• [Records for this task]

______

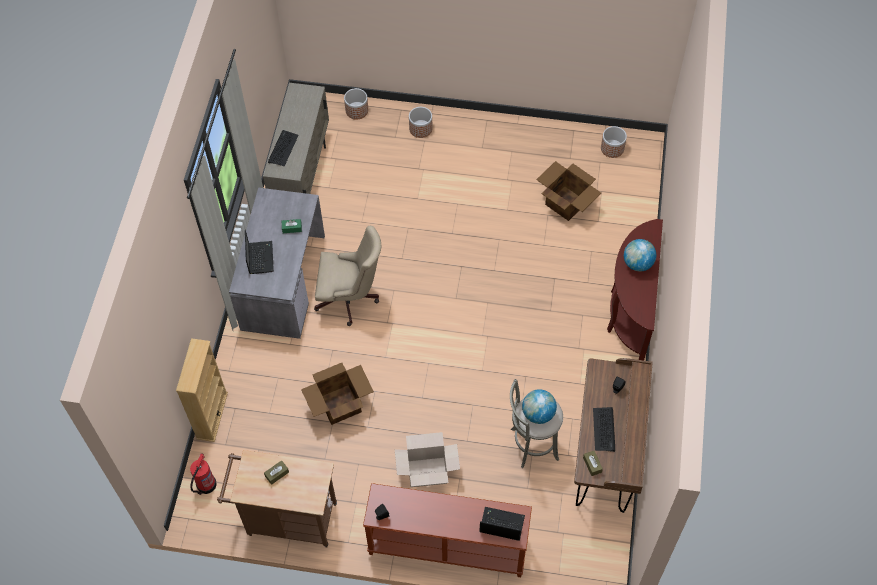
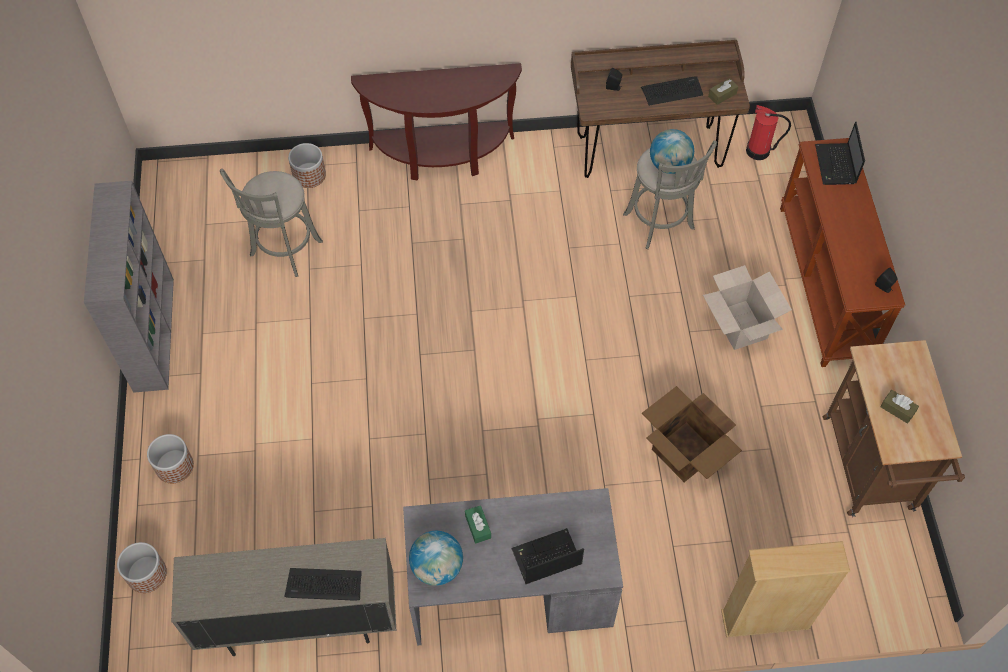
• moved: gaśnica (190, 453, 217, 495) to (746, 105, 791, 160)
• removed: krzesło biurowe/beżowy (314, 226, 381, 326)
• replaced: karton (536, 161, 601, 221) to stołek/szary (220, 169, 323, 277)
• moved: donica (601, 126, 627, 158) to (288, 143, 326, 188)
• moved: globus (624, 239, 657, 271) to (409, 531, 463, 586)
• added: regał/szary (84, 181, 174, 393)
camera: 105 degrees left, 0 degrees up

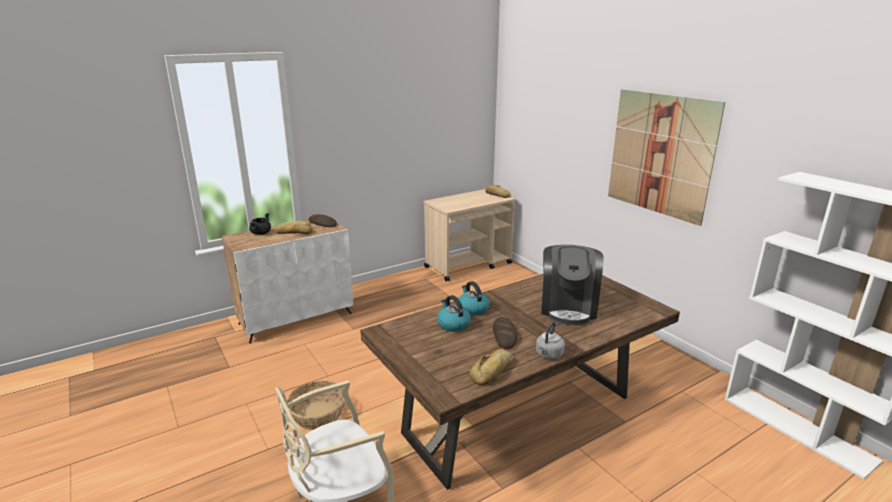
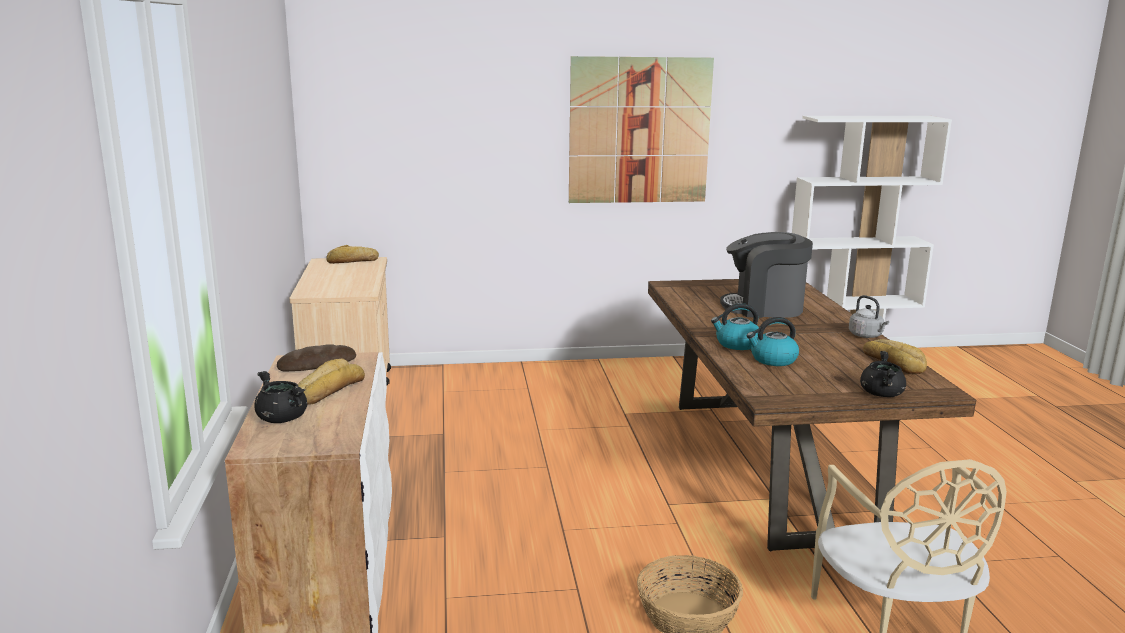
• removed: chleb (493, 317, 517, 349)
• turned: ekspres do kawy (541, 245, 604, 325) = (720, 232, 813, 318) 150 degrees clockwise
• added: garnek/czarny (860, 351, 906, 397)
camera: 65 degrees left, 5 degrees down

______

• [The task] All lines from the one containing "226, 381, 326)" to the end of the entries should appear in the output exactly as written, with no pictures.

• [Exercise solution]
• removed: krzesło biurowe/beżowy (314, 226, 381, 326)
• replaced: karton (536, 161, 601, 221) to stołek/szary (220, 169, 323, 277)
• moved: donica (601, 126, 627, 158) to (288, 143, 326, 188)
• moved: globus (624, 239, 657, 271) to (409, 531, 463, 586)
• added: regał/szary (84, 181, 174, 393)
camera: 105 degrees left, 0 degrees up

• removed: chleb (493, 317, 517, 349)
• turned: ekspres do kawy (541, 245, 604, 325) = (720, 232, 813, 318) 150 degrees clockwise
• added: garnek/czarny (860, 351, 906, 397)
camera: 65 degrees left, 5 degrees down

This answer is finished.